> **Task brief**: Only lines holding "Neem" are wanted; copy each of them from the records below.

> **Provided entries**:
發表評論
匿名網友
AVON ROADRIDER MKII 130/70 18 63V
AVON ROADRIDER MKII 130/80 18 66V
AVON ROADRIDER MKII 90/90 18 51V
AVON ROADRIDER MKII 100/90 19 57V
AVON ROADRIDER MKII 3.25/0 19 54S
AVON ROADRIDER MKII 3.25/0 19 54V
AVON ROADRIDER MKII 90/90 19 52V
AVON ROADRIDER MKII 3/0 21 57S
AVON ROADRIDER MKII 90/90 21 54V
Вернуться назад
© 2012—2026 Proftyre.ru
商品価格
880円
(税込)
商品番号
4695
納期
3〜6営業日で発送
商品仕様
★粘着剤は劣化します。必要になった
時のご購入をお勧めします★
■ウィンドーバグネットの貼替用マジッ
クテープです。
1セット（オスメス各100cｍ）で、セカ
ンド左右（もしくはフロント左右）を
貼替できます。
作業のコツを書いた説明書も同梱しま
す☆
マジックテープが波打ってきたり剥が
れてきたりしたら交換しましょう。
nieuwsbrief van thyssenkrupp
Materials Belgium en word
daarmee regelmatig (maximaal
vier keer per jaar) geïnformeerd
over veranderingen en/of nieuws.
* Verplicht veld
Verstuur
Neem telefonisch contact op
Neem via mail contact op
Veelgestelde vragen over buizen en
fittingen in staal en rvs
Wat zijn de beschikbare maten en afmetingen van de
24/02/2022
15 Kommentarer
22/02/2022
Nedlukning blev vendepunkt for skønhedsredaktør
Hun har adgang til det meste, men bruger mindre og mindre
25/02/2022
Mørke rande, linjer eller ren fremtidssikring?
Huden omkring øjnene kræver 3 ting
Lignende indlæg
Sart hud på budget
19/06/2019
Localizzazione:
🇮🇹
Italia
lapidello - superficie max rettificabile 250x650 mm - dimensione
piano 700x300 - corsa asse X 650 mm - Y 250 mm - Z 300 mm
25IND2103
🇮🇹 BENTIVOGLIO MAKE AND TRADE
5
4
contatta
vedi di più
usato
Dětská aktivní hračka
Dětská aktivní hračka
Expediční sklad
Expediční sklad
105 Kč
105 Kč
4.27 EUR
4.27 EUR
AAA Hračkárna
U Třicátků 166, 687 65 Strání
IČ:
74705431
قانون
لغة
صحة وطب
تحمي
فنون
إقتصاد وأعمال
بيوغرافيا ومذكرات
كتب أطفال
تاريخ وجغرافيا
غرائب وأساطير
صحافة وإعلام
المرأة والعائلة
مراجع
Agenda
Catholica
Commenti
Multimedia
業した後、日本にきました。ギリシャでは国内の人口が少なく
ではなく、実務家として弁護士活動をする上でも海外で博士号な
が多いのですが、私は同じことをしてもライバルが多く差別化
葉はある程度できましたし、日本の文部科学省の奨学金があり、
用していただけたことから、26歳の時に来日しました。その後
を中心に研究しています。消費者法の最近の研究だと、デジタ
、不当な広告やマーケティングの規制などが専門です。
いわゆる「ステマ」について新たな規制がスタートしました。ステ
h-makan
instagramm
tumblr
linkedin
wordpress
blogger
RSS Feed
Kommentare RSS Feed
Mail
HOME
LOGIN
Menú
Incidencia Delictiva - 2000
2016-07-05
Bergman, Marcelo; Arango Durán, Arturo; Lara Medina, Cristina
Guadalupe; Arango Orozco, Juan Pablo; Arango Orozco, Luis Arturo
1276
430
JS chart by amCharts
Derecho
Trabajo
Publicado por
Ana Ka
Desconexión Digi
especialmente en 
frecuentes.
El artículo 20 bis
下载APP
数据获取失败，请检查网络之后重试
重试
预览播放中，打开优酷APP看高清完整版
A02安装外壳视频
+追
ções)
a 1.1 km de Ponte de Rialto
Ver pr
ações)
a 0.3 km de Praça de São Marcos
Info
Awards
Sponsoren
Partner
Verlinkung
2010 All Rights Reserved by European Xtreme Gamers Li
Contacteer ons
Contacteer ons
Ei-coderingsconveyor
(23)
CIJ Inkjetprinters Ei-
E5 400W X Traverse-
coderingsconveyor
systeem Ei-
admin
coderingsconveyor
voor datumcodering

> **Task output**:
Neem telefonisch contact op
Neem via mail contact op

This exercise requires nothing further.